The idea of writing a business plan may sound a little daunting, but it’s actually a lot easier than you think. Start by focusing on your business goals and the direction you want to go, including what you will be selling, the channel you’ll use to sell it, and who your target audience is. Determine how you’ll reach your goals via marketing, social media, displays, etc., and don’t forget to estimate your expenses and cash flow. Think of your business plan as a sketch or initial design that can and will change as your business grows.

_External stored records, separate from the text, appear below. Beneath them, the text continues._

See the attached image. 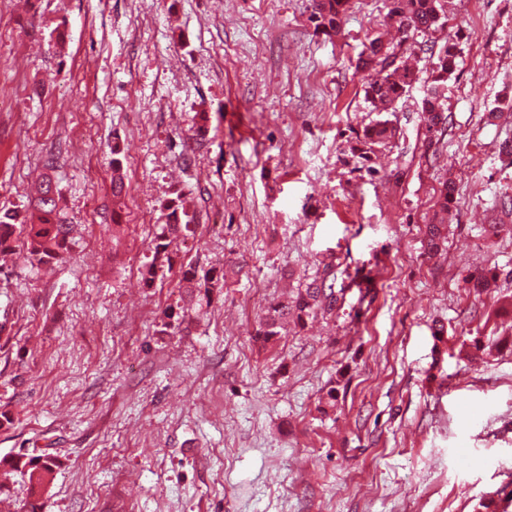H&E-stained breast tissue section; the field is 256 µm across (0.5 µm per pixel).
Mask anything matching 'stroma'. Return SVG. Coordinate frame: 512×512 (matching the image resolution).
Instances as JSON below:
<instances>
[{"label": "stroma", "mask_w": 512, "mask_h": 512, "mask_svg": "<svg viewBox=\"0 0 512 512\" xmlns=\"http://www.w3.org/2000/svg\"><path fill=\"white\" fill-rule=\"evenodd\" d=\"M312 0H11L0 11V208L40 173L72 226L65 262H0V459L51 458L42 512H476L512 489V315L465 279L496 267L512 296V0H445L457 47L448 124L421 161L431 60L364 163L376 118L364 44L391 0H353L341 34ZM64 25L63 43L50 33ZM208 123H200V113ZM126 185L114 209L112 158ZM53 169H46V160ZM448 239L424 251L445 179ZM195 237L144 286L165 205ZM335 263L341 308L262 348L269 301ZM224 269L180 312L178 267ZM364 269L370 281L351 282ZM485 345L476 354L475 343ZM396 136V128L390 119L379 120L363 130L362 137L357 136L361 147L357 150L360 157L368 160L367 154L375 148H391Z\"/></svg>", "instance_id": "1"}]
</instances>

Identify Your Target Market

There isn’t a certain type of person who appreciates art more than another, but as for selling it and creating a customer base, you’ll want to identify your target market to take your work from a hobby to a business. Chances are, your art already has a small following, so take a look at who is interested in your work and engages with you. Your target audience probably won’t be a certain age demographic, but rather a niche of people interested in a specific type or style of art. According to artist and mentor Ann Rea, the easiest way to quickly define your target is to determine your creative purpose, the problem you are solving, and how you will solve the problem. “Successful artists are also abundantly clear about who has the problem that they are solving, and who doesn’t,” Ann Rea says.

Make Sure the Price Is Right

While it can be easy to get emotionally attached to a particular piece or design, you shouldn’t let this factor into the cost. Instead, focus on the concrete numbers. To come out on top, you need to make more than you spent on material to create the piece. However, don’t forget to factor time into this equation. Consider using this equation: price is equivalent to the hourly wage for your time spent creating the piece plus the cost of supplies. Keep in mind that you may still need to adjust the price, especially if you aren’t established. As you make a name for yourself and garner a following, you can certainly raise the price.

Build an Online Presence

According to the Art Career Project, “As an artist going into business for yourself, your biggest asset isn’t necessarily your art work; it is your name recognition.” This isn’t to say your art isn’t the center of your business, but in order to gain clients and followers, you need to have an online presence on Facebook, Twitter, and Instagram, as well as a website. Social media can serve as a virtual portfolio, giving you a chance to show off your skills and attract that target market. You’ll likely be taking orders online, and there are plenty of websites dedicated to artists of all mediums, enabling you to sell your work and start leaving your footprint.

Spend Your Time Wisely

You’re in charge of creating the art, but there are other areas of business you need to spend your time on as well. According to the Guardian, “creative entrepreneurs should spend around 40% of their time creating, 40% on marketing, 10% on administration and 10% on professional development.” Don’t get so consumed with creating that you forgo lunch meetings with clients, neglect to update your social media, and let the expense report fall to the wayside. Spread yourself out into other areas, or consider hiring someone to help out.

Launching a business is an exciting endeavor. The fact that you’re an artist gives you a head start, laying the groundwork for your business venture. The tips above will point you in the right direction, leaving you to your creative pursuits.